• About this task
Among the entries below, find all lines that include "collaborated" and copy them.

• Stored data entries
⟨

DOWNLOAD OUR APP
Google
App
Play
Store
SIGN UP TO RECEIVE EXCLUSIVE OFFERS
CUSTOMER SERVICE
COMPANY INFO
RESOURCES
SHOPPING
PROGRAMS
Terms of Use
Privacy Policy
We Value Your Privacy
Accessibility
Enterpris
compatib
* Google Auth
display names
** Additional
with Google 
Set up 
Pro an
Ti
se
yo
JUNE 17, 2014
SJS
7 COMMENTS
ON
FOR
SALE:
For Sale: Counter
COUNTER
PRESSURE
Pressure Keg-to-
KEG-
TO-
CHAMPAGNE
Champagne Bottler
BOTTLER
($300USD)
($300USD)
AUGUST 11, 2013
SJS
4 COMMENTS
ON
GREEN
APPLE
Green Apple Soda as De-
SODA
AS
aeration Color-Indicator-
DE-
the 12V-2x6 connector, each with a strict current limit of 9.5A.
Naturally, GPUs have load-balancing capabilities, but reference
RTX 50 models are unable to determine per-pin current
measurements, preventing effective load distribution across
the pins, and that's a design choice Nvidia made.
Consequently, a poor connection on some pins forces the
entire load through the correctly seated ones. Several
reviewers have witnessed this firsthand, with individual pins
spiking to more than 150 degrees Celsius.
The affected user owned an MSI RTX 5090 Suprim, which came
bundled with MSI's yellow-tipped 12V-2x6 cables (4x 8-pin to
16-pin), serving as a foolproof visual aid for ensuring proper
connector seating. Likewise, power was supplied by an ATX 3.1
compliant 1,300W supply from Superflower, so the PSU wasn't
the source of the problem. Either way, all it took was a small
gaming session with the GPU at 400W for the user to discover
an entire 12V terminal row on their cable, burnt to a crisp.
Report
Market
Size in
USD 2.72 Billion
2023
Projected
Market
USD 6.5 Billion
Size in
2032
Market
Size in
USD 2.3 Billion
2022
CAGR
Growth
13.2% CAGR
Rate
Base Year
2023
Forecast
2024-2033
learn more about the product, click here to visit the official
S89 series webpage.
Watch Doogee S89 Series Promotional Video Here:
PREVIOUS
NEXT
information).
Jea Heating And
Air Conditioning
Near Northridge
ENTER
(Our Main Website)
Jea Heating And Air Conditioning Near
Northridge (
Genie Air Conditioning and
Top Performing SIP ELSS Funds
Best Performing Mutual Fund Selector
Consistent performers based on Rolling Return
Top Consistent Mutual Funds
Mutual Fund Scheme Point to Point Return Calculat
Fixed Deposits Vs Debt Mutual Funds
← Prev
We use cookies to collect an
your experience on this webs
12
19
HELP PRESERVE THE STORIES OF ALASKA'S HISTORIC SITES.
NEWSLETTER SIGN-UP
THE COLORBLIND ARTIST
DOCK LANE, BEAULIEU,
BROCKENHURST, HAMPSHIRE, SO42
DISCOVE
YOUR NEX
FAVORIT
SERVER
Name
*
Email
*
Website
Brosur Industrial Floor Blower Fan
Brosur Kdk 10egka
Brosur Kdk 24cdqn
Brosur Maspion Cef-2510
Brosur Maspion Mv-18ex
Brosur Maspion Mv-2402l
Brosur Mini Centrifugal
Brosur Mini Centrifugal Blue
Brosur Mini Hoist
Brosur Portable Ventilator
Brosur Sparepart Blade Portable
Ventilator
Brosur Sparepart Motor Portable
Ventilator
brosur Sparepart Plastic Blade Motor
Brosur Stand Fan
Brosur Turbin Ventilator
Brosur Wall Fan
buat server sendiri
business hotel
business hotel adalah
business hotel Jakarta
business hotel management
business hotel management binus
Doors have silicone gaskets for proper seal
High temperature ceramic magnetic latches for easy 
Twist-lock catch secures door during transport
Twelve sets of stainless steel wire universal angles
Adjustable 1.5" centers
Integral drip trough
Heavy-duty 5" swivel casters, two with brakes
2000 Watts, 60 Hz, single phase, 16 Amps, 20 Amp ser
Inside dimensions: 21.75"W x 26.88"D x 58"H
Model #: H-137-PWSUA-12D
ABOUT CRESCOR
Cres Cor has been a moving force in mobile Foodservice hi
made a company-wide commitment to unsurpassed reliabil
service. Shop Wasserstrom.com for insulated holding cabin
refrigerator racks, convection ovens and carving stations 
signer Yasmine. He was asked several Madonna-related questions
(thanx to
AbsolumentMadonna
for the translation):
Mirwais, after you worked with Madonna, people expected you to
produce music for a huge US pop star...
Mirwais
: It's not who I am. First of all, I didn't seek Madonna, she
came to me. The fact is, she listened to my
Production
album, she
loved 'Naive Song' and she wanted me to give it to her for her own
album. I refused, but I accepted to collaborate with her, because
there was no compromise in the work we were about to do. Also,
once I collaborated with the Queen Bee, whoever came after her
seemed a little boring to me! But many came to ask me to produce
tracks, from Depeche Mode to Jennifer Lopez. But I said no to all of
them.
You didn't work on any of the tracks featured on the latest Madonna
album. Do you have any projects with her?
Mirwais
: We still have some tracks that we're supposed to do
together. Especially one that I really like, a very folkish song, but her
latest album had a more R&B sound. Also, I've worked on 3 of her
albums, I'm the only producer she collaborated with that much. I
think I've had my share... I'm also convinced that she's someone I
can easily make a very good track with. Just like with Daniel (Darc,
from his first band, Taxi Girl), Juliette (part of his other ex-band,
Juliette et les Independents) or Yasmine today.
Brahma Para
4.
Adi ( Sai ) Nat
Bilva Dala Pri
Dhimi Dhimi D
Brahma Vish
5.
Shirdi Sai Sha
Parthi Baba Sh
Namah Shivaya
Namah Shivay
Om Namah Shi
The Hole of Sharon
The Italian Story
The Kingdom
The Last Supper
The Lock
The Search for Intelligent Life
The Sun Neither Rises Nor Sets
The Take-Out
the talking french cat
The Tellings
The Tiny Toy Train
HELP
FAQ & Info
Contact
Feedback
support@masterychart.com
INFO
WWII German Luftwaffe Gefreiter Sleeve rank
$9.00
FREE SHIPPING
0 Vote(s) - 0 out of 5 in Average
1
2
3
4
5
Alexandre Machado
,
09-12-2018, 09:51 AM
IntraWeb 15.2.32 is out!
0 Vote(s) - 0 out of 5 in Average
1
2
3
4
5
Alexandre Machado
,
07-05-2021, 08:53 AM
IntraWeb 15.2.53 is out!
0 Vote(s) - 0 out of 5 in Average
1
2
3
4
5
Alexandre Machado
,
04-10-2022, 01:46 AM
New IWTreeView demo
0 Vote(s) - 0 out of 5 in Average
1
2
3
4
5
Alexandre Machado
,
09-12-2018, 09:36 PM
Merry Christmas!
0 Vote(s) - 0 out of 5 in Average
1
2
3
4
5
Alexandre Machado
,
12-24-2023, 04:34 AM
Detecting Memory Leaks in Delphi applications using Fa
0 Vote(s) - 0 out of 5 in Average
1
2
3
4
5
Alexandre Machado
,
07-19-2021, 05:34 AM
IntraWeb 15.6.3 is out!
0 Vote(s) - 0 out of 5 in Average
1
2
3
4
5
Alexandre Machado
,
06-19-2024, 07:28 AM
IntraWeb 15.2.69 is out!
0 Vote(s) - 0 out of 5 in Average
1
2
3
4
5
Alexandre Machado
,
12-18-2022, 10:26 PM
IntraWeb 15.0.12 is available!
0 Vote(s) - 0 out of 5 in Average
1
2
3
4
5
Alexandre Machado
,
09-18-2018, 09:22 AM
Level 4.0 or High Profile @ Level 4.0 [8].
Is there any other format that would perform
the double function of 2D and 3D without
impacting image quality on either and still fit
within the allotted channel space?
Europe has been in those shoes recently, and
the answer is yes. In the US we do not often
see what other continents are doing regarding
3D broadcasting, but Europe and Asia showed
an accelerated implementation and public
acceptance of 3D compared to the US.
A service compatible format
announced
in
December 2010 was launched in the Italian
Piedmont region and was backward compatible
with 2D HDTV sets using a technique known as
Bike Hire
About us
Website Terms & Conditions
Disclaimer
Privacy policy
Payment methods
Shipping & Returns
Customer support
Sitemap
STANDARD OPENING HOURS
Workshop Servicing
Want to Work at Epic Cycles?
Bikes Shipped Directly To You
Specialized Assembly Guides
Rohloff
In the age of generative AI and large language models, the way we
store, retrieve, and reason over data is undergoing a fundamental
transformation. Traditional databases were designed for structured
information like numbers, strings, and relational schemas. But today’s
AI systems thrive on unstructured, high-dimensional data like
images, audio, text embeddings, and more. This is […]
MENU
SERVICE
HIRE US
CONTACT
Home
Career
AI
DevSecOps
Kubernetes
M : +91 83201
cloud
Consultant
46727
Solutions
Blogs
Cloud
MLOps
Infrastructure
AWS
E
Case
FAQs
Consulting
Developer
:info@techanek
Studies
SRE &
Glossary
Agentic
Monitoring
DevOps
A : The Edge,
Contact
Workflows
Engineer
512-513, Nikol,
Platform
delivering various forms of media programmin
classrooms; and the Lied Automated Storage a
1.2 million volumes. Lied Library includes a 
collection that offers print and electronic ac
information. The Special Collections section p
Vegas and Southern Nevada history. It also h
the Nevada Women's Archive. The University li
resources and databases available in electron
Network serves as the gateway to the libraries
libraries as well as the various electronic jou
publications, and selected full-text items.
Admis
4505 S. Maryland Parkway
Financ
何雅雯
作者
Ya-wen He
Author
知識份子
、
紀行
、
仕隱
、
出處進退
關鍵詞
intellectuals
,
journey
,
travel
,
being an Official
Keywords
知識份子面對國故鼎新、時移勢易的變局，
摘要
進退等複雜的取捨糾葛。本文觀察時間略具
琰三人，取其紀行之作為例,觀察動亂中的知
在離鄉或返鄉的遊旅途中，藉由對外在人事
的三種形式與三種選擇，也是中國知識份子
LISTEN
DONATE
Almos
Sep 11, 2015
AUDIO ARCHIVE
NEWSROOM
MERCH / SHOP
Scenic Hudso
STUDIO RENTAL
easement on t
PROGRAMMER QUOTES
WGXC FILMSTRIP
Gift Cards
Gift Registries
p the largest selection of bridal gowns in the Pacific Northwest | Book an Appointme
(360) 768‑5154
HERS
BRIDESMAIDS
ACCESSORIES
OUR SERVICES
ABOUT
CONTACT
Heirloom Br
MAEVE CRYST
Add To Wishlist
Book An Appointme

⟩

• Task output
once I collaborated with the Queen Bee, whoever came after her
albums, I'm the only producer she collaborated with that much. I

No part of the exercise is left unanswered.